Pandangan positif juga disampaikan oleh Investment Analyst Edvisor Provina Visindo, Indy Naila. Ia menilai prospek ASII masih sangat menjanjikan, terutama berkat dorongan kuat dari penjualan otomotif. Kendati demikian, segmen alat berat dinilai masih moderat. Indy menambahkan, diversifikasi pendapatan Astra International akan semakin kuat seiring dengan kontribusi yang diharapkan dari lini bisnis Energi Baru Terbarukan dan infrastruktur mulai tahun 2026, yang akan memperkuat posisi perusahaan di masa depan.

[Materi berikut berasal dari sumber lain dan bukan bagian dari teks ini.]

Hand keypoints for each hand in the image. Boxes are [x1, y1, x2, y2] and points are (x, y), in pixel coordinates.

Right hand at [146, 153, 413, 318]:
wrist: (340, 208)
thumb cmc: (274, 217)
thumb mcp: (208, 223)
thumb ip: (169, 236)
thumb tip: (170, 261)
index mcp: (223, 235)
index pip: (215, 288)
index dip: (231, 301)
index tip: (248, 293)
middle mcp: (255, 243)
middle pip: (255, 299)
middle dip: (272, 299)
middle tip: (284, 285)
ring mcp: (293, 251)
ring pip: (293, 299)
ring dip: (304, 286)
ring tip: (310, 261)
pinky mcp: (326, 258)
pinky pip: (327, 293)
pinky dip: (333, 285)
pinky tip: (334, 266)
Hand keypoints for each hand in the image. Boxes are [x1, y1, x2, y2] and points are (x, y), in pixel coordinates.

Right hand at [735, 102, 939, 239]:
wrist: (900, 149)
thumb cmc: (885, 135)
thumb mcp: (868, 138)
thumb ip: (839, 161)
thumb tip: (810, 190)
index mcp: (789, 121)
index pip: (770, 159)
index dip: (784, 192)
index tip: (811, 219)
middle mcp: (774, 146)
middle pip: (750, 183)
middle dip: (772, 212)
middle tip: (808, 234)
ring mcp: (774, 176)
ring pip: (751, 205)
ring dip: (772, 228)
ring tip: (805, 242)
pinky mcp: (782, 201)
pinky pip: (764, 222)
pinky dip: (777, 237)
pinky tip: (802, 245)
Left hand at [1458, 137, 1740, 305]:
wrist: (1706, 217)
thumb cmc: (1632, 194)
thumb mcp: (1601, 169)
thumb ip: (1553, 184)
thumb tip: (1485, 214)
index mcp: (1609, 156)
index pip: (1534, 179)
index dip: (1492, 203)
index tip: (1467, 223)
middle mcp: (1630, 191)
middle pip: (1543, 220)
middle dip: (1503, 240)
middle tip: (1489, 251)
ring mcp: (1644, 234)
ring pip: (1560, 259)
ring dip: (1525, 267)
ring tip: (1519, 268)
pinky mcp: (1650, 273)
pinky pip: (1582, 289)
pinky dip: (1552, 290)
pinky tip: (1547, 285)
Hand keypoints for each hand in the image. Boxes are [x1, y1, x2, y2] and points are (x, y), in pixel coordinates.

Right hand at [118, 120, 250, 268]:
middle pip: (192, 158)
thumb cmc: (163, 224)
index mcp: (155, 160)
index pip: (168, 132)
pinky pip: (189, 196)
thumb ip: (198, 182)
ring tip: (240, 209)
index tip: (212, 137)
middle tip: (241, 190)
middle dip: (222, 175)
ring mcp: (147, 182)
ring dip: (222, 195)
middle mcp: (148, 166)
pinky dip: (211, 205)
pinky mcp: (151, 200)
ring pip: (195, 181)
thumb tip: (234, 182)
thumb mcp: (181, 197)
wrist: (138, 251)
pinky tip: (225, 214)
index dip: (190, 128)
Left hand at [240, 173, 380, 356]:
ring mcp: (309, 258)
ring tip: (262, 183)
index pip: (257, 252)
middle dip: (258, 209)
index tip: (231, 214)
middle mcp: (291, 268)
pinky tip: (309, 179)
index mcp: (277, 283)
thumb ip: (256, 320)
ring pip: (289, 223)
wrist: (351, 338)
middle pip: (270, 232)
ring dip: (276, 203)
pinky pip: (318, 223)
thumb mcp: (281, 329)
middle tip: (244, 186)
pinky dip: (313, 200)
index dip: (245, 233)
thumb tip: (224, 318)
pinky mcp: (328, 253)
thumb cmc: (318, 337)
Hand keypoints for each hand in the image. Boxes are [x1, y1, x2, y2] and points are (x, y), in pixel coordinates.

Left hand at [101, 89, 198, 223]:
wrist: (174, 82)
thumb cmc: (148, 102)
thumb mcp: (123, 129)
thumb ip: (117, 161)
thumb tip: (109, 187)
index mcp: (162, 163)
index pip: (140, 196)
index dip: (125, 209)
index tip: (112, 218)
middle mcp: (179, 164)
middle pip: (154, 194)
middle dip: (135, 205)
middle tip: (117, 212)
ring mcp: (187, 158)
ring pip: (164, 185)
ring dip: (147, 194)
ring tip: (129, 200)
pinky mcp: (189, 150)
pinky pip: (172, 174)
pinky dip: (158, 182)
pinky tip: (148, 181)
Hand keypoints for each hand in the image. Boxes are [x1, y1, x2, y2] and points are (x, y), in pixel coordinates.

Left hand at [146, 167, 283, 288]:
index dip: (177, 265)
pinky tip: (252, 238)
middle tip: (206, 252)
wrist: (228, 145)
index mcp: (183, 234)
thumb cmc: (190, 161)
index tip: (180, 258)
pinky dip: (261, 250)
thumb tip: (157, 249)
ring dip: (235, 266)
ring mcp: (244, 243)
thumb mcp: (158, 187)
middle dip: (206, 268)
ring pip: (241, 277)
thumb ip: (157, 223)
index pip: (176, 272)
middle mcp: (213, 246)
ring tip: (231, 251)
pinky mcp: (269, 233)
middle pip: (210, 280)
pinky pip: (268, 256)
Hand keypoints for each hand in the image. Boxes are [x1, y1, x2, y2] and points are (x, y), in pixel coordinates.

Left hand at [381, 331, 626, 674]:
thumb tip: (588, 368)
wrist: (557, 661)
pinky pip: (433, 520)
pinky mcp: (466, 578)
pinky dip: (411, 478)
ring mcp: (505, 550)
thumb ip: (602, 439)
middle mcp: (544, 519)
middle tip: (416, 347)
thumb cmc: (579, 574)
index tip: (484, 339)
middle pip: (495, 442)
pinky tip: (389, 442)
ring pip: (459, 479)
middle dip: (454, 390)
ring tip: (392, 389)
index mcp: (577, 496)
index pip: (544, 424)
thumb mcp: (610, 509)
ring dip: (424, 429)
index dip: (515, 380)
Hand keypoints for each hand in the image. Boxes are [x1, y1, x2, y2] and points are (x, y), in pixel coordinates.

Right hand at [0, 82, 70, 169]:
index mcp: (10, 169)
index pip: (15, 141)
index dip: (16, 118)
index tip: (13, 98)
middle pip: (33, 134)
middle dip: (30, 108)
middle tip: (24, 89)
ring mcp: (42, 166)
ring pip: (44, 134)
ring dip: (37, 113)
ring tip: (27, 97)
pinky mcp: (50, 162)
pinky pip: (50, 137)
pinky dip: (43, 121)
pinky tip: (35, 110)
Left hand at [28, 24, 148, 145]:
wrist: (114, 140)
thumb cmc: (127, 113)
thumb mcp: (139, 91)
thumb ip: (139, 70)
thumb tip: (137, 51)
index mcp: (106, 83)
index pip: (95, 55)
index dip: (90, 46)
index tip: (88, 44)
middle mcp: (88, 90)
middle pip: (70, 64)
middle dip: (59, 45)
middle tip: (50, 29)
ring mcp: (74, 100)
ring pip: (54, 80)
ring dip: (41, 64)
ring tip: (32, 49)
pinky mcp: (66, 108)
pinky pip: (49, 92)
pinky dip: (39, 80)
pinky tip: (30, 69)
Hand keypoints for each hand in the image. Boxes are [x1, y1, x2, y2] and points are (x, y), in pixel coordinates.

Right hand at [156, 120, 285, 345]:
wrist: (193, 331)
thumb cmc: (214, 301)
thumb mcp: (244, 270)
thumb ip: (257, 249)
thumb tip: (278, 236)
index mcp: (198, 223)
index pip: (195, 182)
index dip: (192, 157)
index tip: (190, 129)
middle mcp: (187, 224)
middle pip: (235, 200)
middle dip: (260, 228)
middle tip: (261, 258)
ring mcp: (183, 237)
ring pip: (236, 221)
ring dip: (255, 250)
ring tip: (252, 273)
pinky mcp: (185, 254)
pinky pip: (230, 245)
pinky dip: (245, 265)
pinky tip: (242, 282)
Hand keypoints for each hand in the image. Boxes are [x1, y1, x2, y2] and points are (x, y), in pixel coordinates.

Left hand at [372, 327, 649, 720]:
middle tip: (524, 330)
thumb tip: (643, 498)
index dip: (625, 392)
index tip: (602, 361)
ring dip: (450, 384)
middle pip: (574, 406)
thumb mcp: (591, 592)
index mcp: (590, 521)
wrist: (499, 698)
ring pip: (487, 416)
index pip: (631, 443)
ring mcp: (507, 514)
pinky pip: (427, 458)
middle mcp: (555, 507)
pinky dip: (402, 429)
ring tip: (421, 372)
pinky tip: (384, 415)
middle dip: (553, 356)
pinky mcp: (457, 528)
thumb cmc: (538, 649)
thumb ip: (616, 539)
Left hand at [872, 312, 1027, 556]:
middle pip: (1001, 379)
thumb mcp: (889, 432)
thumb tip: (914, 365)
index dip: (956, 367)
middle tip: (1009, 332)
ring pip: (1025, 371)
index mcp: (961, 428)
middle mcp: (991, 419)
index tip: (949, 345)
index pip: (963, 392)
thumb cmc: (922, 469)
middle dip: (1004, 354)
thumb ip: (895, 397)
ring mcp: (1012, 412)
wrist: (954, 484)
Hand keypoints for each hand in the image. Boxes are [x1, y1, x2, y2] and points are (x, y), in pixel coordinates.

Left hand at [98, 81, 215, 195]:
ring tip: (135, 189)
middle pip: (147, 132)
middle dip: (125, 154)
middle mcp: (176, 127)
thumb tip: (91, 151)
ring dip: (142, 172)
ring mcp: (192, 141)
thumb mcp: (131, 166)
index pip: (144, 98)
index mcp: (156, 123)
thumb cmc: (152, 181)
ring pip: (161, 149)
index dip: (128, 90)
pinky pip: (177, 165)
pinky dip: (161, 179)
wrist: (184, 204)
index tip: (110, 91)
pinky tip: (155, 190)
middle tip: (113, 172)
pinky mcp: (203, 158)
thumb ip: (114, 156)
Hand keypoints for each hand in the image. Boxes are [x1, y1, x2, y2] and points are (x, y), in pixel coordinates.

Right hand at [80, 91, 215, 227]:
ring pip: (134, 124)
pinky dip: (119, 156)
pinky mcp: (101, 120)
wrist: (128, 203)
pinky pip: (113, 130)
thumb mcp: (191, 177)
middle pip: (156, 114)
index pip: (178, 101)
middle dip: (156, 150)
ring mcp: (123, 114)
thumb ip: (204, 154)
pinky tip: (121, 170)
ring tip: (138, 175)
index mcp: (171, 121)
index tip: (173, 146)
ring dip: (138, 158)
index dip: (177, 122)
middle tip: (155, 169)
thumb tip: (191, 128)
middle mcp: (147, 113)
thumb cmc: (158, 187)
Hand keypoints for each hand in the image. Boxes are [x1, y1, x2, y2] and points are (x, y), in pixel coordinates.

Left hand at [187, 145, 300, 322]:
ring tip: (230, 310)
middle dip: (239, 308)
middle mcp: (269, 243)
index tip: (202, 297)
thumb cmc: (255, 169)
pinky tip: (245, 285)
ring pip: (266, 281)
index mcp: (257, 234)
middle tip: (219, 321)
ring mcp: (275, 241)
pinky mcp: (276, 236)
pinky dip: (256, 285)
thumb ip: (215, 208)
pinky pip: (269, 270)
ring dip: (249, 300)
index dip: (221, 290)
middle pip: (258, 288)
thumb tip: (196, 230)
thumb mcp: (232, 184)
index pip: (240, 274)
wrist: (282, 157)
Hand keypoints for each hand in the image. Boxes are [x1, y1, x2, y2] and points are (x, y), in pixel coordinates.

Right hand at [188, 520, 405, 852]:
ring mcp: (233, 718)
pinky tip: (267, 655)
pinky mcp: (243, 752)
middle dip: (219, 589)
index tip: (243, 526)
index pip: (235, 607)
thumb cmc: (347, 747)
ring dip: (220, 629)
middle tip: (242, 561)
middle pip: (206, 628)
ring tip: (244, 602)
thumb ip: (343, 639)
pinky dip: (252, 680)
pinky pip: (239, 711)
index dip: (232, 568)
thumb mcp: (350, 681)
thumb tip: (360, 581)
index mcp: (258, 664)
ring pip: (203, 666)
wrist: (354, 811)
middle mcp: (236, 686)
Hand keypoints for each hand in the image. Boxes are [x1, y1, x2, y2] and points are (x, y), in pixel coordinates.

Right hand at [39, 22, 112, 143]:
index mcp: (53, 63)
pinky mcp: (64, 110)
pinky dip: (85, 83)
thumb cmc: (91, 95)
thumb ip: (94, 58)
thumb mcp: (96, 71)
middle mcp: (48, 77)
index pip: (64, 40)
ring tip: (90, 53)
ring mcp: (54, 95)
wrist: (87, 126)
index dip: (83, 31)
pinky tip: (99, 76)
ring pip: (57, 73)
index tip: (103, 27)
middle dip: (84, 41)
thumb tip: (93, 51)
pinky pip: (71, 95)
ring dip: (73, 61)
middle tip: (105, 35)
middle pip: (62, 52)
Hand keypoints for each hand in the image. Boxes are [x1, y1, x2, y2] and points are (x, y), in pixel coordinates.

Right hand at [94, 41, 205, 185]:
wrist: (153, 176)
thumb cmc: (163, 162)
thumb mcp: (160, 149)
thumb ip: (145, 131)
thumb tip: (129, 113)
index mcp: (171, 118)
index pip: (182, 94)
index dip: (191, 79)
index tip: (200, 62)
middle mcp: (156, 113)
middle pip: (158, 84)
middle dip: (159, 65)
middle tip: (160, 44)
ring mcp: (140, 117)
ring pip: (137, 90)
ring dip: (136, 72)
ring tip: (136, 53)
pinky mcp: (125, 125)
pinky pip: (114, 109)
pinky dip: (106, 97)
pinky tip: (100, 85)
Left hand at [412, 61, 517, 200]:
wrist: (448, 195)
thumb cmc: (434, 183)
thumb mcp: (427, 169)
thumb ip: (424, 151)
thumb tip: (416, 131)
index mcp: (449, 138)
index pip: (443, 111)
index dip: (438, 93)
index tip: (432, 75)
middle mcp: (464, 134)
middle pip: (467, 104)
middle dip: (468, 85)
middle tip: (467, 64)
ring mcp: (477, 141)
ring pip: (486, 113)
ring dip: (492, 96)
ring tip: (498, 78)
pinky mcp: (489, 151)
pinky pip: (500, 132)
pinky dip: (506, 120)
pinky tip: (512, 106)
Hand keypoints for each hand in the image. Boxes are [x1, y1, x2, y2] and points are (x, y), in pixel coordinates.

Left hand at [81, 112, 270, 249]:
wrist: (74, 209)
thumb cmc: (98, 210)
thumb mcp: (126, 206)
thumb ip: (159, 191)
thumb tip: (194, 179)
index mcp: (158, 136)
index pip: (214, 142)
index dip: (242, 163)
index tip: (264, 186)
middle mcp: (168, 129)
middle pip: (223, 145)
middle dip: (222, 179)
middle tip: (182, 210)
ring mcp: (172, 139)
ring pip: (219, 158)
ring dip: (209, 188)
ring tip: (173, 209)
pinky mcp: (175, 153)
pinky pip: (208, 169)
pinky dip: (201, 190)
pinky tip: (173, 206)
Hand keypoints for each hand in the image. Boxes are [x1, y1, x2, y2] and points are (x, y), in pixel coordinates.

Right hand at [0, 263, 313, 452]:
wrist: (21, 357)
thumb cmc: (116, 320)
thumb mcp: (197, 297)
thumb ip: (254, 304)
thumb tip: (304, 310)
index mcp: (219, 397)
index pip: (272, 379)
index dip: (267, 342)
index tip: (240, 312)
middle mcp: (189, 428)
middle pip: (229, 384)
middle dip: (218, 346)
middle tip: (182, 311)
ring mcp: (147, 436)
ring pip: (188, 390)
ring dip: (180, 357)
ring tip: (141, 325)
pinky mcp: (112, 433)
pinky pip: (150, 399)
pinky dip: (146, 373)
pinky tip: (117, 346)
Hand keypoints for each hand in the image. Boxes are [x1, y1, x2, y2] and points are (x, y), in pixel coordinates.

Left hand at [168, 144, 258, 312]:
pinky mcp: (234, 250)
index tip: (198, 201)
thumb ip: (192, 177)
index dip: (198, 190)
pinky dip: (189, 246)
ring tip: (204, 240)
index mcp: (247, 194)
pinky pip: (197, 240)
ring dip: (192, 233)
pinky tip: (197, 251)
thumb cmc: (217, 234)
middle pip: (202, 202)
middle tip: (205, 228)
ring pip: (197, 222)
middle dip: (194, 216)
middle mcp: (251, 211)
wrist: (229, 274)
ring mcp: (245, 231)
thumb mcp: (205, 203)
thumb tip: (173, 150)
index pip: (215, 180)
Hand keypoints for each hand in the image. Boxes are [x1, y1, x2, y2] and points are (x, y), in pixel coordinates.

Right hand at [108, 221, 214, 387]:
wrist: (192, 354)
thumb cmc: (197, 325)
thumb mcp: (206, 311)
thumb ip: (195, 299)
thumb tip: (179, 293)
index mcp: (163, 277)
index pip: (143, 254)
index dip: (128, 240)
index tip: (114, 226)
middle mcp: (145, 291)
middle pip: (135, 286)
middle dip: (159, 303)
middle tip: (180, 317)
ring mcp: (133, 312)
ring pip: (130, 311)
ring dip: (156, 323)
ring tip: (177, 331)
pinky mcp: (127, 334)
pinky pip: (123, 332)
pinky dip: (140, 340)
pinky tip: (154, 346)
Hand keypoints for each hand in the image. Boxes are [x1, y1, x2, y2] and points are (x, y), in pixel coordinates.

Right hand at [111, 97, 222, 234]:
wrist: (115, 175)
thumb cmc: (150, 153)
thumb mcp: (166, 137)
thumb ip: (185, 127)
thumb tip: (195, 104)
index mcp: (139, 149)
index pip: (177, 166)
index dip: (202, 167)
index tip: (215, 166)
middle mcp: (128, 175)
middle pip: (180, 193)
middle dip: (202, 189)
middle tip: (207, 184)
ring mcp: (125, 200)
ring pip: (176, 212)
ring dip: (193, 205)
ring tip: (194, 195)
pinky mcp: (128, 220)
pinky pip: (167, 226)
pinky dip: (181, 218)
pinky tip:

Meski prospektif, kinerja ASII tetap menghadapi sejumlah tantangan yang perlu dicermati. Indy Naila menyoroti daya beli masyarakat yang belum sepenuhnya pulih serta ketidakpastian ekonomi global yang berpotensi mengganggu rantai pasok. “Kondisi ini bisa berdampak pada segmen bisnis ASII yang berkaitan dengan komoditas dan ekspor,” jelas Indy. Selain itu, sentimen dari tren kendaraan listrik (EV) juga menjadi faktor penting yang perlu dipantau secara cermat ke depannya, mengingat perubahan lanskap industri otomotif global.
Dari sisi valuasi, saham ASII dinilai masih sangat menarik. Indy Naila berpendapat bahwa PER ASII di 7,53 kali berada di bawah rata-rata industri yang 9,87 kali, menunjukkan potensi investasi yang undervalued. Oleh karena itu, Indy merekomendasikan buy on weakness untuk saham ASII dengan target harga Rp 6.200 per saham. “ASII memang patut dicermati dengan pemantauan kinerja keuangan secara kuartalan serta pembagian dividen di tahun 2026,” tambah Indy.
Senada dengan itu, Nashrullah mengungkapkan bahwa saham ASII saat ini diperdagangkan pada valuasi 7,5 kali P/E untuk tahun 2026, angka yang lebih rendah dibandingkan rata-rata lima tahun terakhir di 7,8 kali. Nashrullah merekomendasikan buy saham ASII dengan target harga yang lebih tinggi, yaitu Rp 6.700, menunjukkan valuasi 9,5 kali P/E tahun 2026, atau mendekati +1 standar deviasi. Valuasi ini dinilai wajar apabila Astra mampu mempertahankan pangsa pasar di atas 50%, menjaga konsistensi pembagian dividen dengan imbal hasil sekitar 7%, serta memberikan kejelasan lebih terkait katalis strategis seperti Total Shareholder Return (TSR) atau peluncuran kendaraan hybrid (HEV) di masa mendatang.